Social Mobility in 20th Century Switzerland
Après avoir fait un master sur les méthodologies d’enquêtes pour les sciences sociales à l’Université de Lille 1 et avoir notamment travaillé à Paris et Londres en tant que chargée d’études, Julie Falcon est devenue assistante à l’UNIL au Centre de recherche sur les parcours de vie et inégalités (LINES), où elle a réalisé sa thèse et collaboré à l’enseignement de stratégies de recherche en sciences sociales. Elle vient d’obtenir une bourse FNS early post-doc mobility pour le projet « Individual and societal returns to Vocational Education and Training in a changing world: A stepping stone or a trap? » qu’elle réalisera à l’Université de Stanford et au Social Science Research Center Berlin (WZB) en 2014-2015.

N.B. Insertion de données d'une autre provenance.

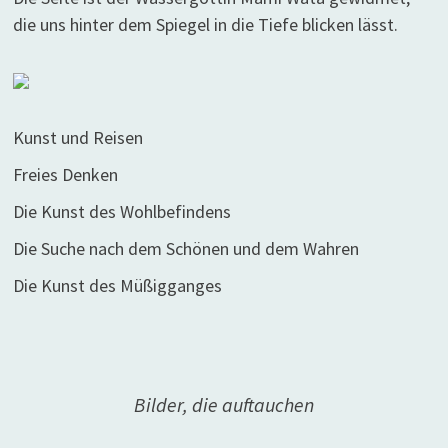
die uns hinter dem Spiegel in die Tiefe blicken lässt.
Kunst und Reisen
Freies Denken
Die Kunst des Wohlbefindens
Die Suche nach dem Schönen und dem Wahren
Die Kunst des Müßigganges
Bilder, die auftauchen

L’étude de la mobilité sociale permet d’évaluer dans quelle mesure une société donnée est « ouverte ». S’intéresser à cette question est particulièrement crucial dans nos sociétés démocratiques, où il est attendu que la place des individus ne soit plus déterminée à la naissance, mais plutôt par les qualités individuelles. La présente étude examine cette question dans le cadre de la Suisse, un pays aux caractéristiques institutionnelles spécifiques, de par le lien étroit que son système éducatif entretient avec le marché du travail.
A travers une analyse empirique détaillée, fondée sur des analyses statistiques robustes menées à partir d’un jeu de données unique construit sur-mesure, je démontre que la société suisse n’est pas devenue plus ouverte au cours du XXe siècle. Même si certaines barrières ont perdu de l’importance, dans son ensemble, la société suisse est restée extrêmement rigide. En particulier, parce qu’il oriente très tôt les individus dans des filières fortement segmentées, son système éducatif n’atténue pas les différences entre milieux sociaux. Ainsi, la Suisse se trouve dans une configuration singulière : la place d’un individu dans la société est hautement déterminée, d’une part, par son niveau d’étude et, d’autre part, par son origine sociale. En d’autres termes, la Suisse apparaît comme une sorte de « méritocratie non-méritocratique ».